Juquinha sonhou deitado numa velha esteira, bem na varanda de casa. Era de tardezinha e o sonho era muito bonito de ser sonhado. Era um fazendeirão bem rico, com muitas terras e muito gado e outros animais. Tudo ali era dele; no lugar daquele casebre existia uma casa bem grande que parecia não acabar mais de tanta parede. Tinha um cavalo alazão, enorme e de pelo brilhante, no qual saía todas as tardes para passear pelas pastagens, admirando suas riquezas na terra que dava de tudo. Tinha mais de dez carros, mas preferia mesmo sair galopando com o vento batendo no seu rosto. Mas não pôde continuar sonhando porque a mãe disse que estava queimando de febre e precisava tomar um chá.
Joãozinho preferia sonhar acordado e sua imaginação parecia voar. Morava ali mesmo, mas numa casa grande e bonita, toda cercada de árvores frutíferas e um enorme jardim de todas as flores. Possuía uma família linda, com esposa e três filhos, cada um mais sapequinha do que o outro. Estava sentado no jardim lendo um livro e os meninos chamavam para brincar de bola no campinho. Logo cedinho era um problema para as crianças irem estudar, mas quando podia fazia uma festa inventando estórias de bruxas, castelos e cavaleiros, muitas vezes tendo de recontar o caso para colocar um gato miando ou um cachorro latindo. Porque sonhava acordado logo voltava à realidade, e se prometia que um dia seria realmente assim.

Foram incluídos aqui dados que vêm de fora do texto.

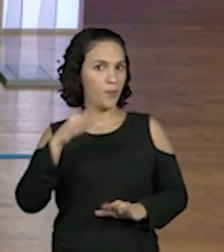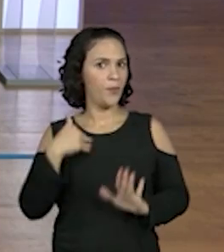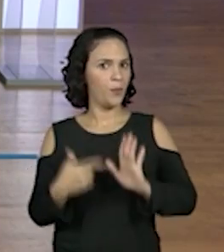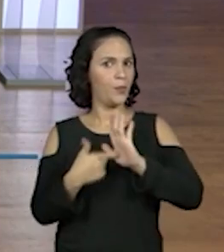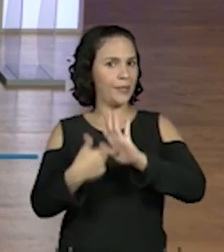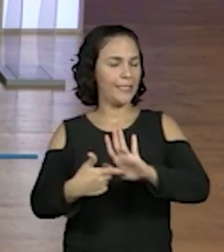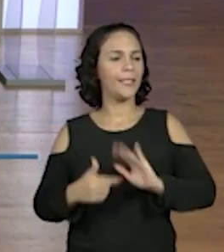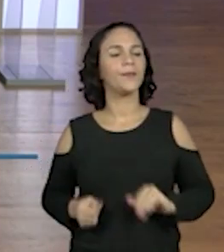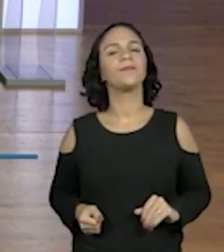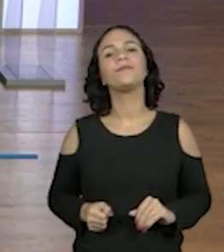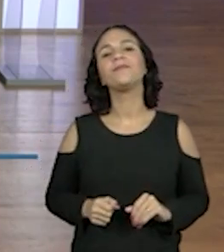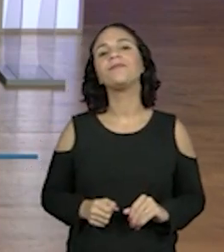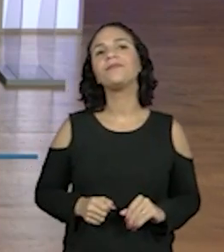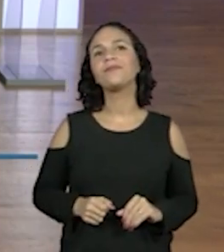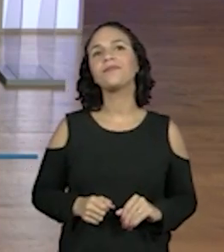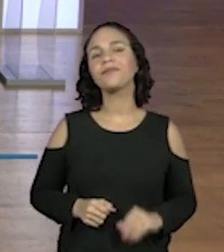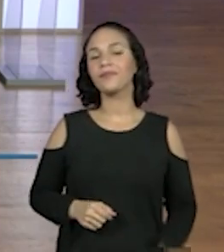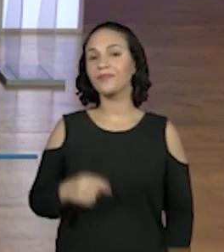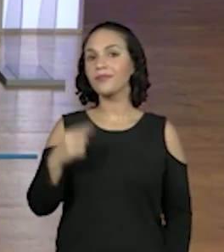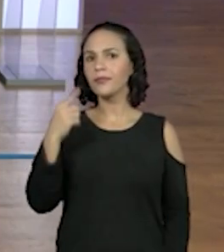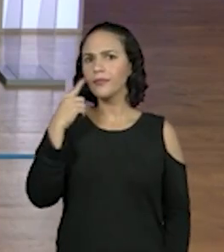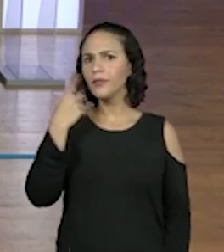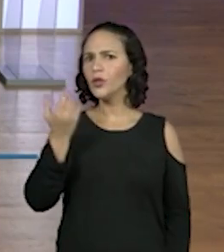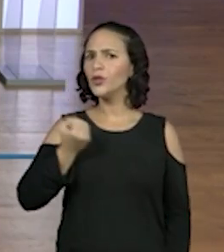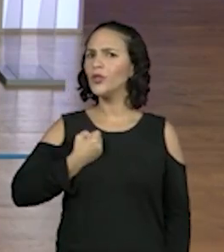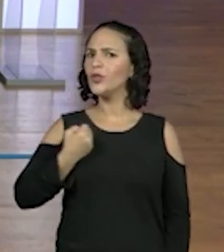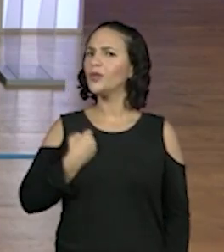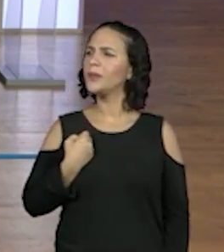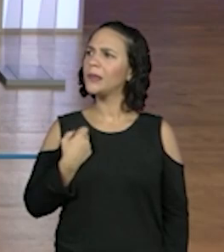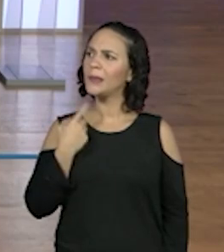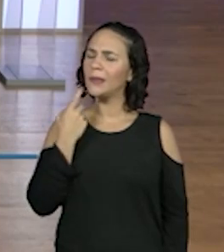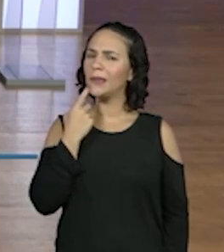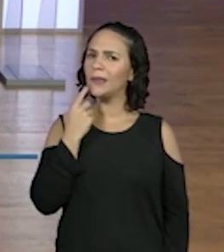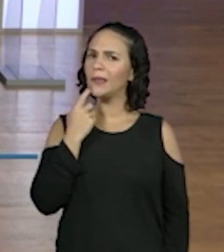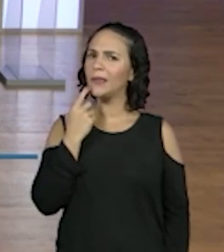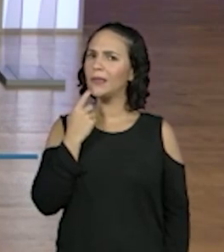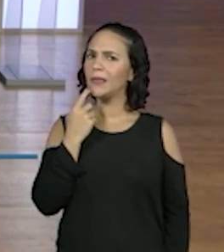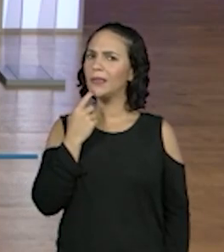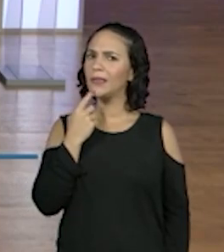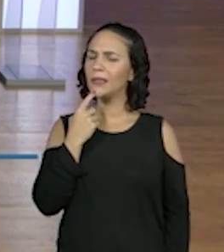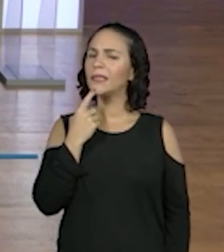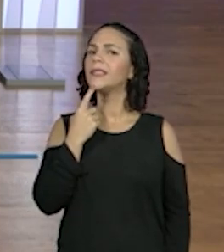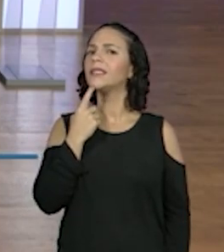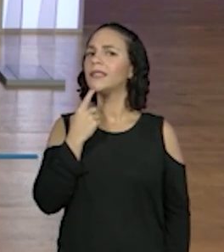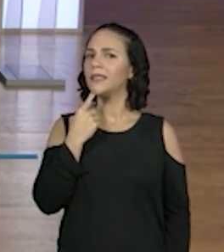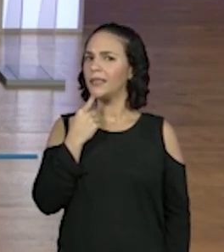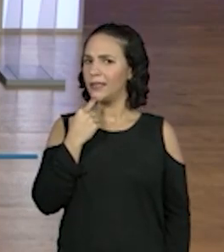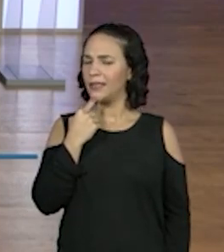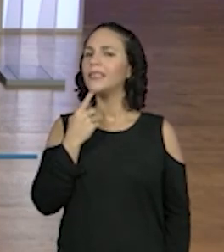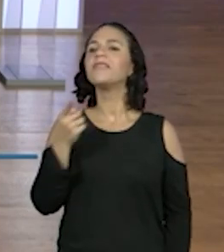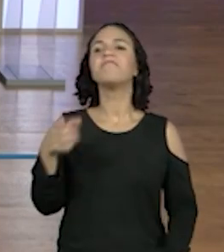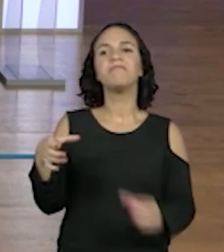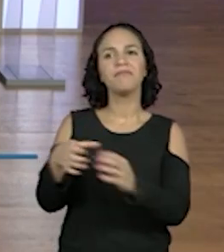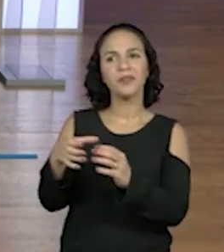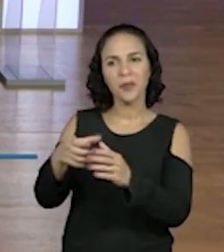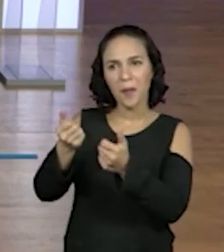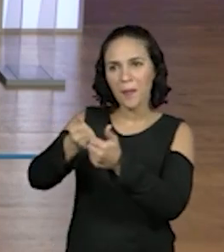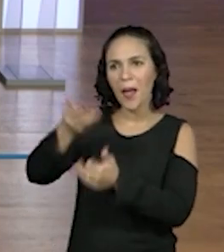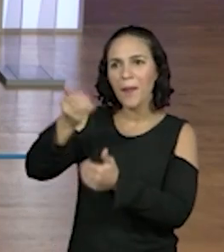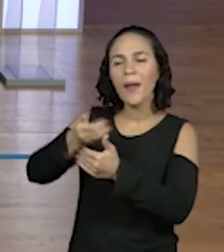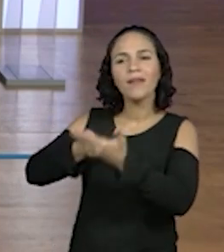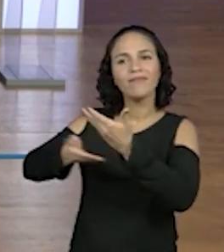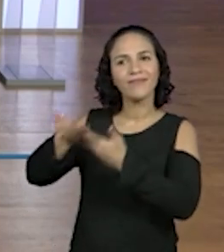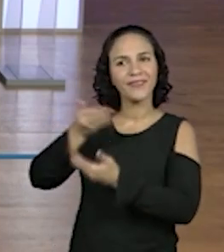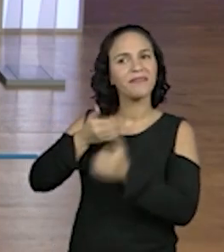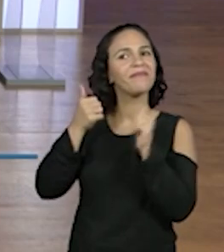montar o número 777. Professora Maria Lígia disse que a turminha já está lá com ela. Que bom! É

Mas nada seria assim. Zequinha continuou trabalhando na roça, na olaria, fazendo carvão, cortando mato da terra dos outros. Um dia se olhou num espelho e perguntou se algum dia já havia sido menino. E como queria voltar no tempo para brincar, correr e estudar. Mas o espelho estava amarelado, velho demais, já querendo quebrar...
Juquinha começou a estudar muito tarde. Assim que aprendeu a ler e escrever colocou uma placa na porta de casa dizendo que ali era escola para jovens e adultos que ainda não tinham tido condições de estudar. E foi chegando gente e mais gente e ele repassava a todos o que sabia com um prazer imenso. E os ditados que mandava escrever era tudo tirado de um livrinho que havia escrito e cujo título era “No que temos somos ricos demais”.
Joãozinho saiu pelo mundo e nunca mais deu notícias. Um dia chegou em casa uma carta dizendo que a família não se preocupasse que estava bem e feliz. E todo dinheiro que tinha juntado mandava agora num cheque. Que os seus pais utilizassem a quantia naquilo que achassem melhor. Era quase nada, mas também era tudo.
Se era esse o destino de cada um ninguém haveria de duvidar. Se Deus escreve certo por linhas tortas, certamente sua escrita ainda não tinha chegado ao final. Talvez na última frase escrevesse assim: “Mas ninguém via o coração daqueles meninos...”.